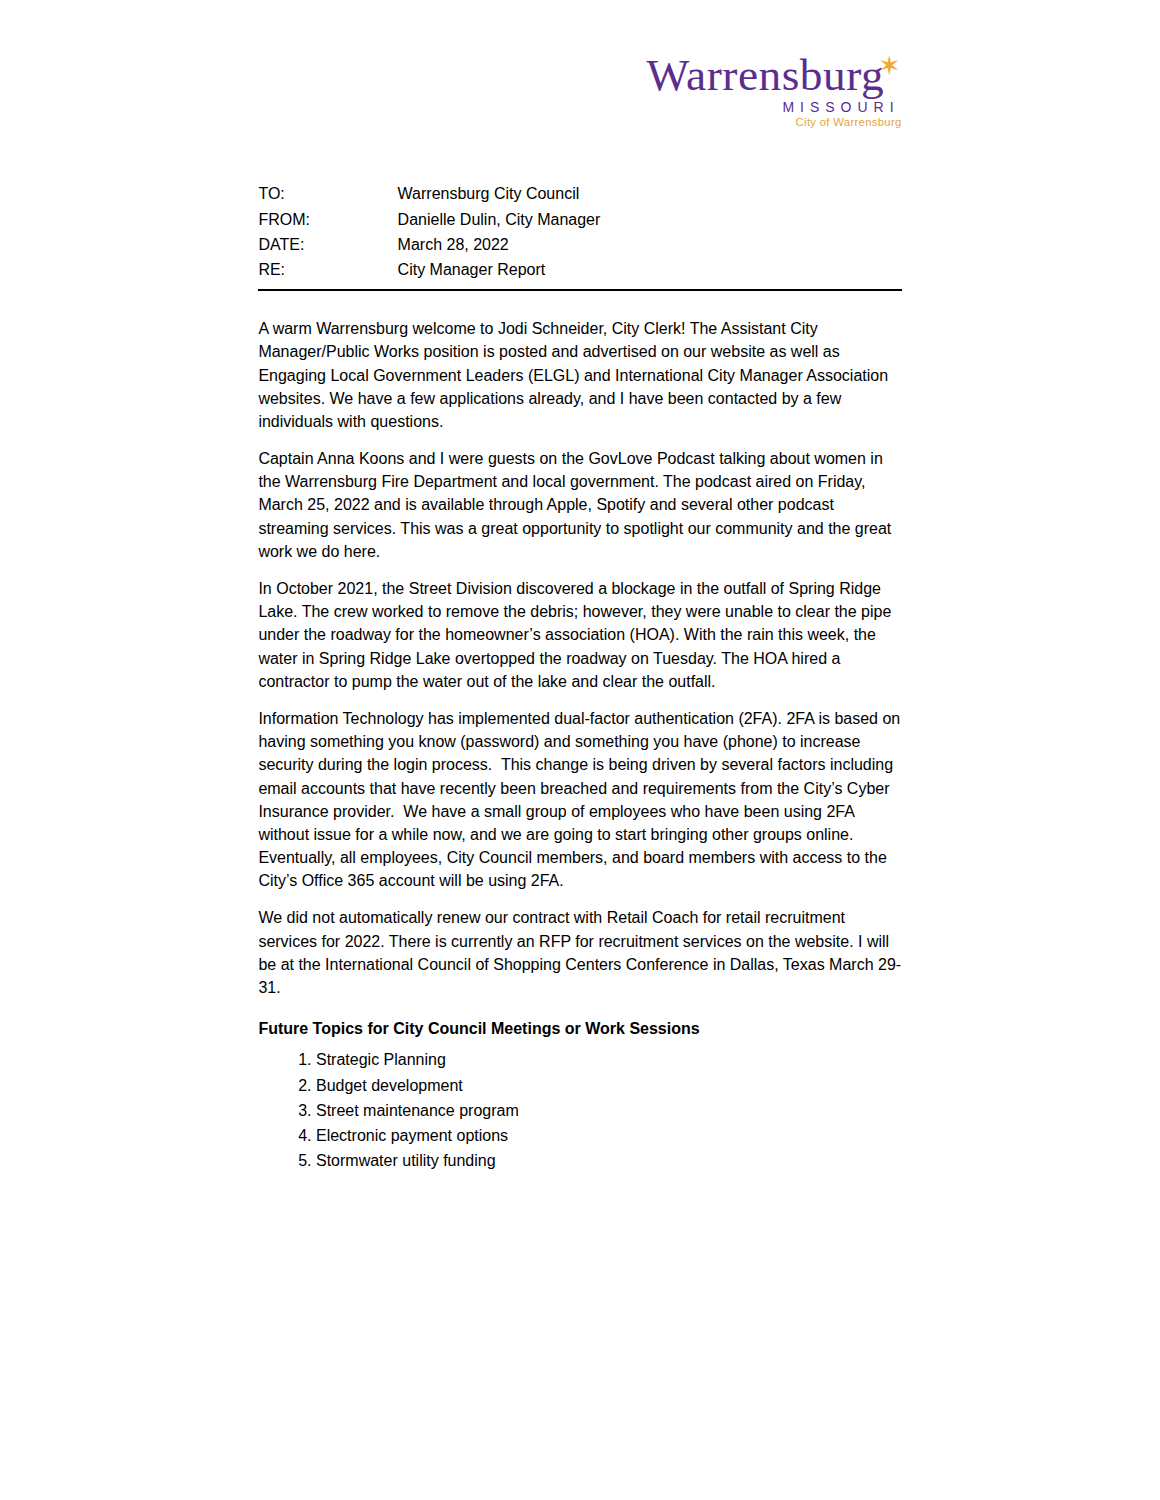Warrensburg✶
MISSOURI
City of Warrensburg
| TO: | Warrensburg City Council |
| FROM: | Danielle Dulin, City Manager |
| DATE: | March 28, 2022 |
| RE: | City Manager Report |
A warm Warrensburg welcome to Jodi Schneider, City Clerk! The Assistant City Manager/Public Works position is posted and advertised on our website as well as Engaging Local Government Leaders (ELGL) and International City Manager Association websites. We have a few applications already, and I have been contacted by a few individuals with questions.
Captain Anna Koons and I were guests on the GovLove Podcast talking about women in the Warrensburg Fire Department and local government. The podcast aired on Friday, March 25, 2022 and is available through Apple, Spotify and several other podcast streaming services. This was a great opportunity to spotlight our community and the great work we do here.
In October 2021, the Street Division discovered a blockage in the outfall of Spring Ridge Lake. The crew worked to remove the debris; however, they were unable to clear the pipe under the roadway for the homeowner’s association (HOA). With the rain this week, the water in Spring Ridge Lake overtopped the roadway on Tuesday. The HOA hired a contractor to pump the water out of the lake and clear the outfall.
Information Technology has implemented dual-factor authentication (2FA). 2FA is based on having something you know (password) and something you have (phone) to increase security during the login process. This change is being driven by several factors including email accounts that have recently been breached and requirements from the City’s Cyber Insurance provider. We have a small group of employees who have been using 2FA without issue for a while now, and we are going to start bringing other groups online. Eventually, all employees, City Council members, and board members with access to the City’s Office 365 account will be using 2FA.
We did not automatically renew our contract with Retail Coach for retail recruitment services for 2022. There is currently an RFP for recruitment services on the website. I will be at the International Council of Shopping Centers Conference in Dallas, Texas March 29-31.
Future Topics for City Council Meetings or Work Sessions
Strategic Planning
Budget development
Street maintenance program
Electronic payment options
Stormwater utility funding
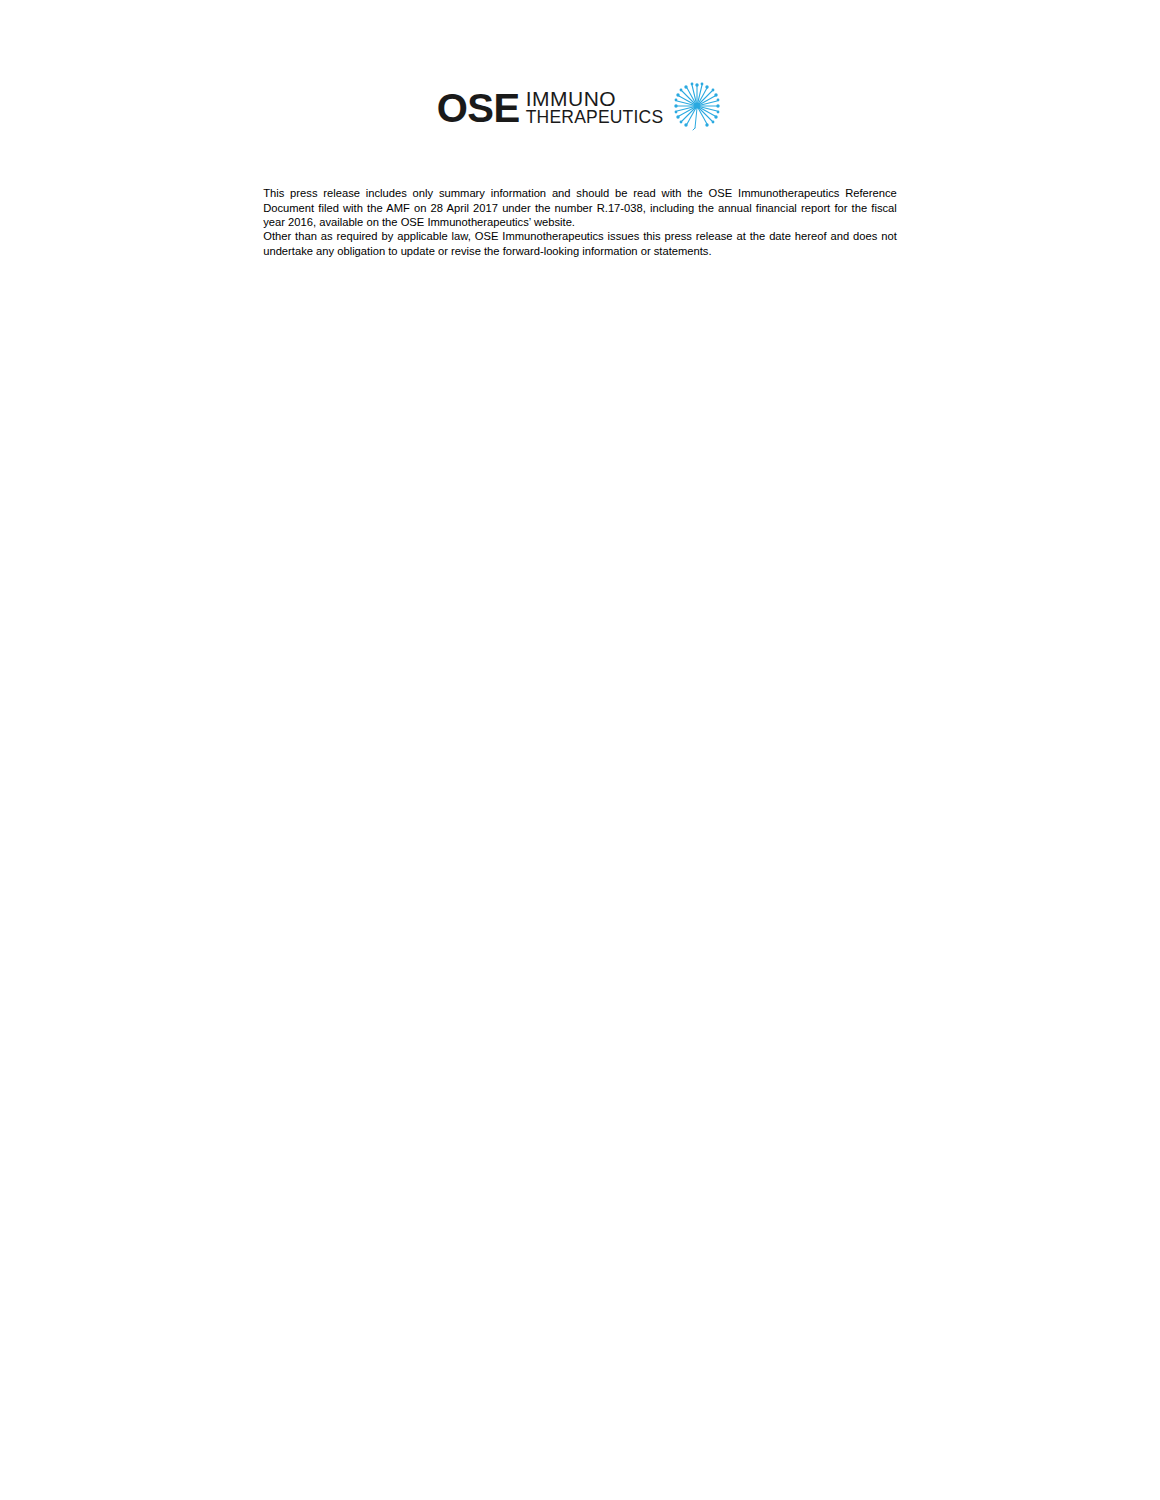OSE IMMUNO THERAPEUTICS
This press release includes only summary information and should be read with the OSE Immunotherapeutics Reference Document filed with the AMF on 28 April 2017 under the number R.17-038, including the annual financial report for the fiscal year 2016, available on the OSE Immunotherapeutics’ website.
Other than as required by applicable law, OSE Immunotherapeutics issues this press release at the date hereof and does not undertake any obligation to update or revise the forward-looking information or statements.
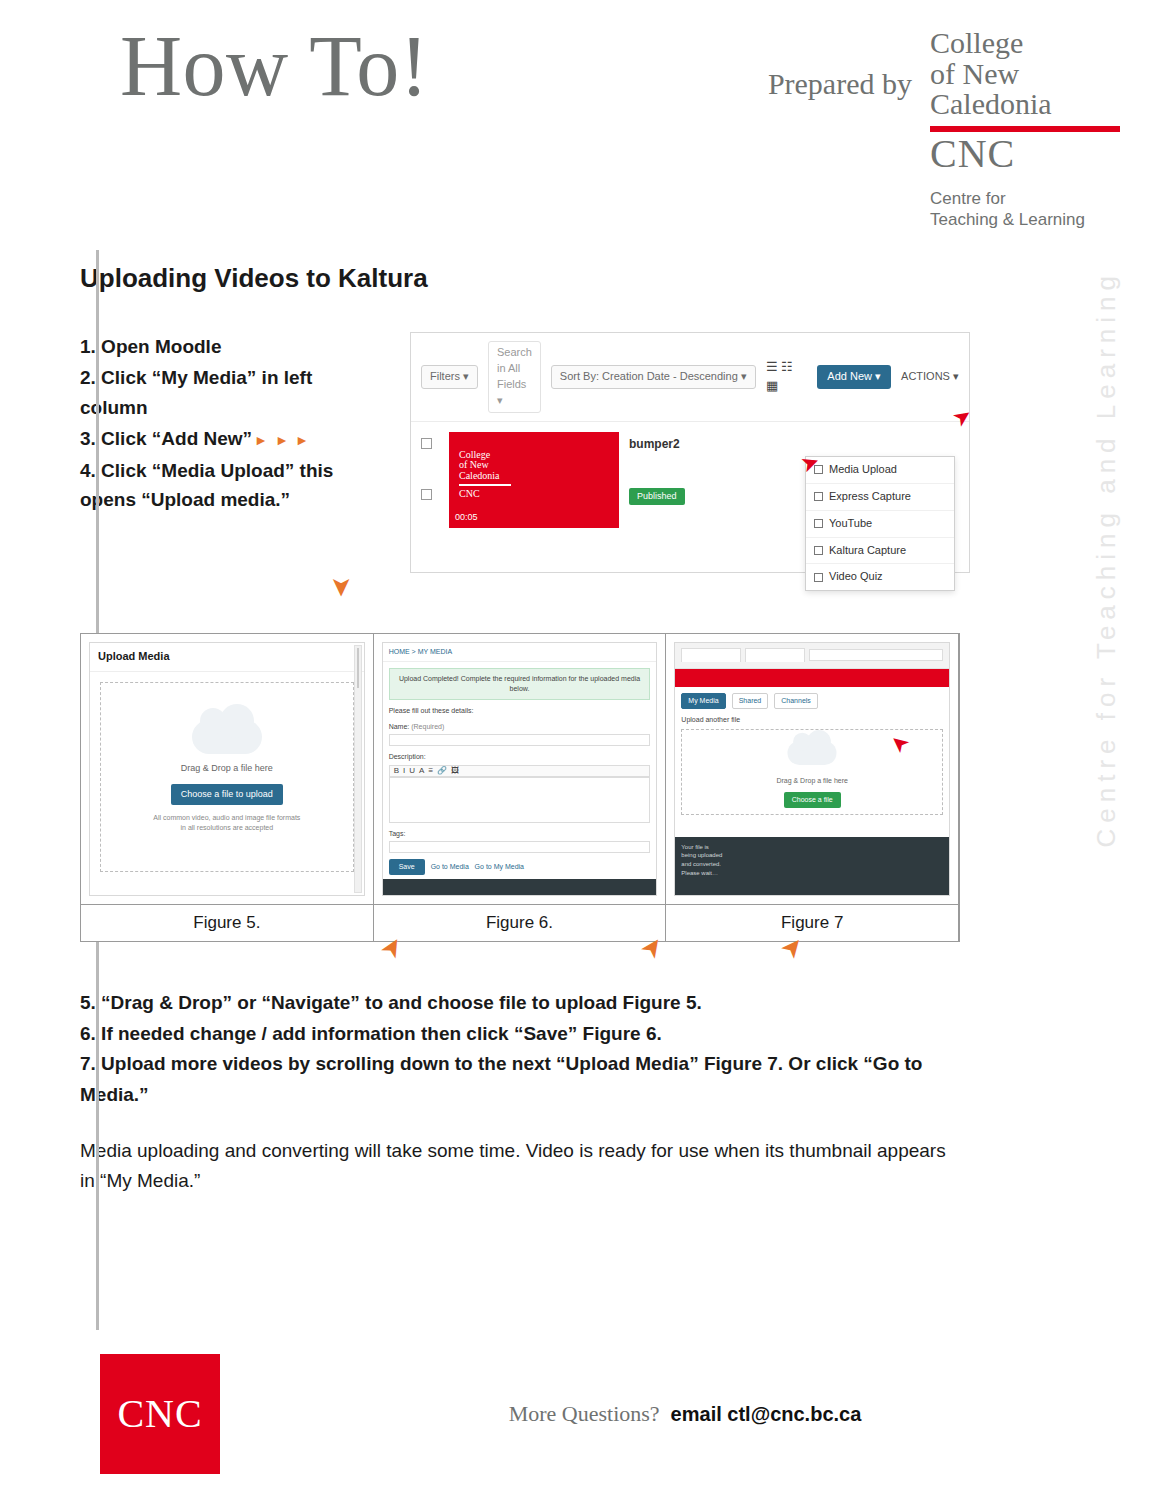How To!
Prepared by
College
of New
Caledonia
CNC
Centre for
Teaching & Learning
Centre for Teaching and Learning
Uploading Videos to Kaltura
1. Open Moodle
2. Click “My Media” in left column
3. Click “Add New” ▸ ▸ ▸
4. Click “Media Upload” this opens “Upload media.”
Filters ▾ Search in All Fields ▾ Sort By: Creation Date - Descending ▾ ☰ ☷ ▦ Add New ▾ ACTIONS ▾
College
of New
Caledonia
CNC
00:05
bumper2
Published
Media Upload
Express Capture
YouTube
Kaltura Capture
Video Quiz
➤ ➤
➤
Upload Media
Drag & Drop a file here
Choose a file to upload
All common video, audio and image file formats in all resolutions are accepted
Figure 5.
HOME > MY MEDIA
Upload Completed! Complete the required information for the uploaded media below.
Please fill out these details:
Name: (Required)
Description:
BIUA≡🔗🖼
Tags:
Save Go to Media Go to My Media
Figure 6.
My Media Shared Channels
Upload another file
Drag & Drop a file here
Choose a file
Your file is
being uploaded
and converted.
Please wait…
➤
Figure 7
➤ ➤ ➤
5. “Drag & Drop” or “Navigate” to and choose file to upload Figure 5.
6. If needed change / add information then click “Save” Figure 6.
7. Upload more videos by scrolling down to the next “Upload Media” Figure 7. Or click “Go to Media.”
Media uploading and converting will take some time. Video is ready for use when its thumbnail appears in “My Media.”
CNC
More Questions? email ctl@cnc.bc.ca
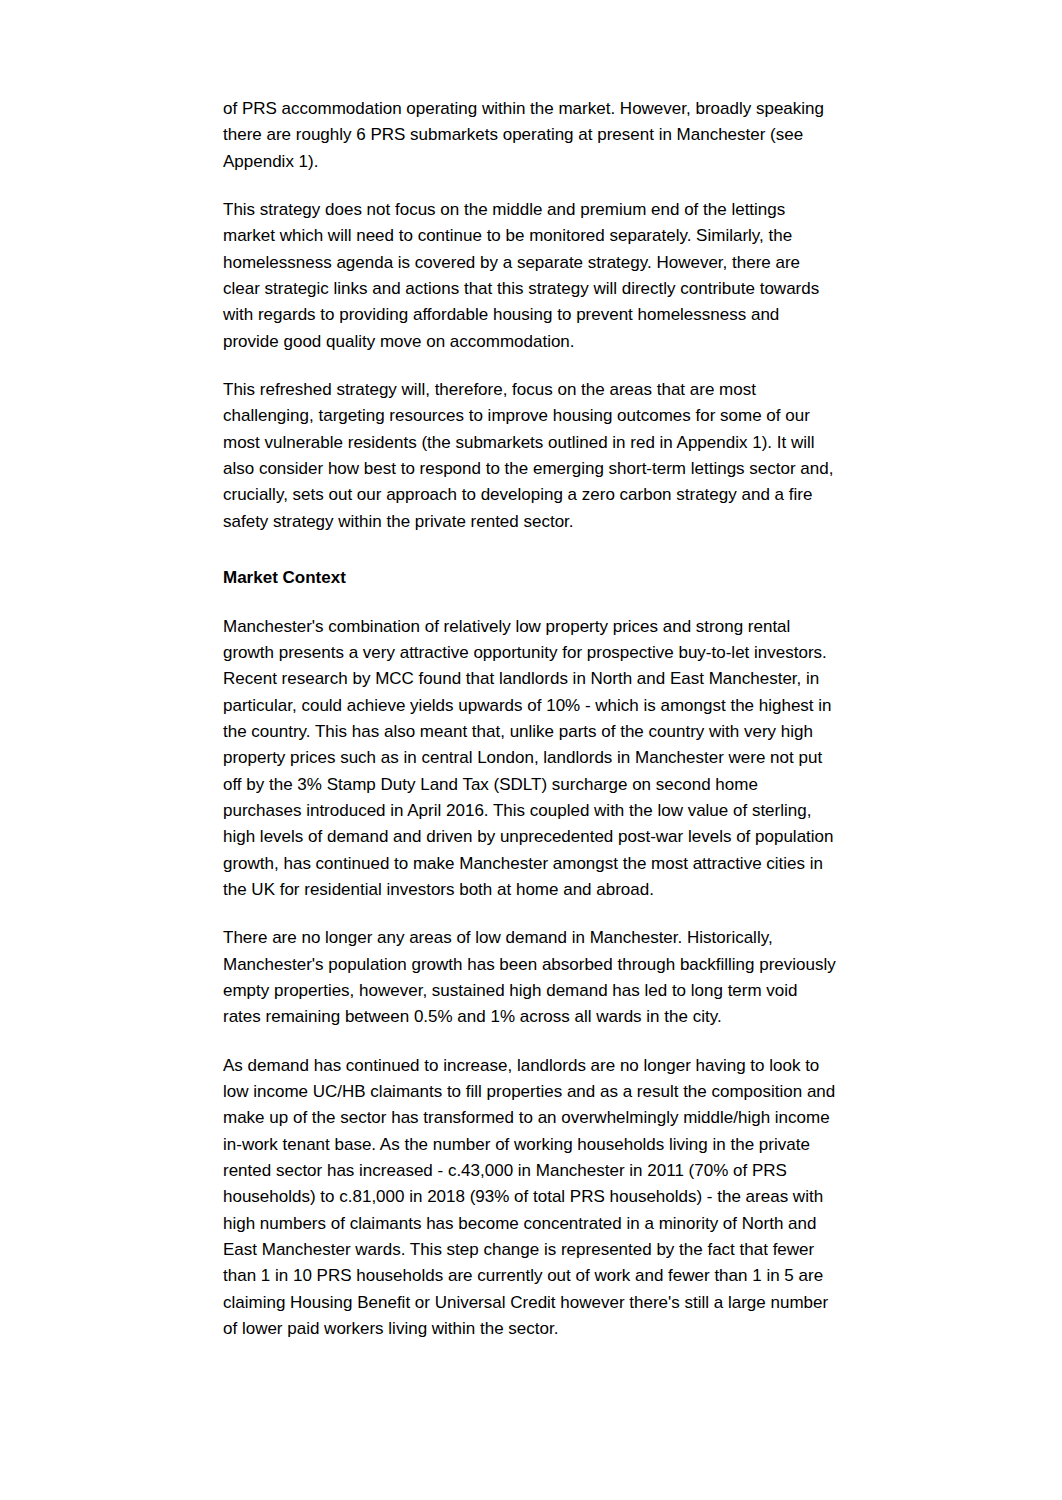of PRS accommodation operating within the market. However, broadly speaking there are roughly 6 PRS submarkets operating at present in Manchester (see Appendix 1).
This strategy does not focus on the middle and premium end of the lettings market which will need to continue to be monitored separately. Similarly, the homelessness agenda is covered by a separate strategy. However, there are clear strategic links and actions that this strategy will directly contribute towards with regards to providing affordable housing to prevent homelessness and provide good quality move on accommodation.
This refreshed strategy will, therefore, focus on the areas that are most challenging, targeting resources to improve housing outcomes for some of our most vulnerable residents (the submarkets outlined in red in Appendix 1). It will also consider how best to respond to the emerging short-term lettings sector and, crucially, sets out our approach to developing a zero carbon strategy and a fire safety strategy within the private rented sector.
Market Context
Manchester's combination of relatively low property prices and strong rental growth presents a very attractive opportunity for prospective buy-to-let investors. Recent research by MCC found that landlords in North and East Manchester, in particular, could achieve yields upwards of 10% - which is amongst the highest in the country. This has also meant that, unlike parts of the country with very high property prices such as in central London, landlords in Manchester were not put off by the 3% Stamp Duty Land Tax (SDLT) surcharge on second home purchases introduced in April 2016. This coupled with the low value of sterling, high levels of demand and driven by unprecedented post-war levels of population growth, has continued to make Manchester amongst the most attractive cities in the UK for residential investors both at home and abroad.
There are no longer any areas of low demand in Manchester. Historically, Manchester's population growth has been absorbed through backfilling previously empty properties, however, sustained high demand has led to long term void rates remaining between 0.5% and 1% across all wards in the city.
As demand has continued to increase, landlords are no longer having to look to low income UC/HB claimants to fill properties and as a result the composition and make up of the sector has transformed to an overwhelmingly middle/high income in-work tenant base. As the number of working households living in the private rented sector has increased - c.43,000 in Manchester in 2011 (70% of PRS households) to c.81,000 in 2018 (93% of total PRS households) - the areas with high numbers of claimants has become concentrated in a minority of North and East Manchester wards. This step change is represented by the fact that fewer than 1 in 10 PRS households are currently out of work and fewer than 1 in 5 are claiming Housing Benefit or Universal Credit however there's still a large number of lower paid workers living within the sector.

→ TRY IT: Across the whole listing above, report each line that includes "Immunotherapeutics".

→ RESULT FOR THIS TASK:
This press release includes only summary information and should be read with the OSE Immunotherapeutics Reference Document filed with the AMF on 28 April 2017 under the number R.17-038, including the annual financial report for the fiscal year 2016, available on the OSE Immunotherapeutics’ website.
Other than as required by applicable law, OSE Immunotherapeutics issues this press release at the date hereof and does not undertake any obligation to update or revise the forward-looking information or statements.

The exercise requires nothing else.